Outbound investment screening could essentially be a flipped version of the EU’s foreign investment screening mechanism. Under existing rules, EU countries must screen and can block foreign takeovers of strategic companies and infrastructure within the bloc.

But so far, external investment scrutiny is just in the ideation phase at the Commission, two officials briefed on the internal Commission discussions said. However, they thought that the process would speed up in Brussels if Germany were to actively push for the concept, especially as it’s in line with Europe’s trade defense policy toward China.
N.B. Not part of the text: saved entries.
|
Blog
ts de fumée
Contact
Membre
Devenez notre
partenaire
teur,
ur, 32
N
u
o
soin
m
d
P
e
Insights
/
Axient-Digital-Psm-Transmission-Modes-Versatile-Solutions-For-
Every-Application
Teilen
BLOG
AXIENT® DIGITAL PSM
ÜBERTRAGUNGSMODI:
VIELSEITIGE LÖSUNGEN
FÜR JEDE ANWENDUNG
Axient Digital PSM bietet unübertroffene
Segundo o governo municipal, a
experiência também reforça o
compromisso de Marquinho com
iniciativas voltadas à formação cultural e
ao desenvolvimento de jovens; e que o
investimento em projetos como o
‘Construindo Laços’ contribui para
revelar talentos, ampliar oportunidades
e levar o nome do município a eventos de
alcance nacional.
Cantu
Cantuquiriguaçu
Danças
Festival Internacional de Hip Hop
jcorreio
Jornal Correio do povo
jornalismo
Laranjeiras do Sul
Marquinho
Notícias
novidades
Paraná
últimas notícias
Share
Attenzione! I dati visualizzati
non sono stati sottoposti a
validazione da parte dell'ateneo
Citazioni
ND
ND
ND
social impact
It might start small, but directing how certain companies can invest abroad holds potentially systemic consequences for the global trading system, which seems to be splitting increasingly into politically aligned blocs.

“It will be a new chapter of how the EU is going to define both its relation to China and to the United States, but also how we are going to see the nexus between capital markets, national security and geopolitics because really, an integrated vision there is lacking,” said Elmar Hellendoorn, at the Atlantic Council think tank. 

Washington is bound to pressure Brussels into following its lead this year.

U.S. senators are wrapping outbound investment screening into their National Critical Capabilities Defense Act bill, which is still going through Congress, so they're pleased to see that their move is inspiring Europeans.

“I’m encouraged to see Germany considering the kind of outbound investment screening I’ve been urging here in America with my National Critical Capabilities Defense Act,” tweeted U.S. Senator Bob Casey.

But there’s still a long road ahead for Europe to adopt its own law, not least because investment policy is still governed at the individual country level, unlike trade matters. So EU countries can be expected to clash over where to set the boundary between a free-market economy and national security.

States controlling outbound financial flows is “the next frontier” in geoeconomics, said Gehrke, adding: "Decoupling will increase — we can say that with absolute certainty. But we don't know at all how large [the extent] will be.”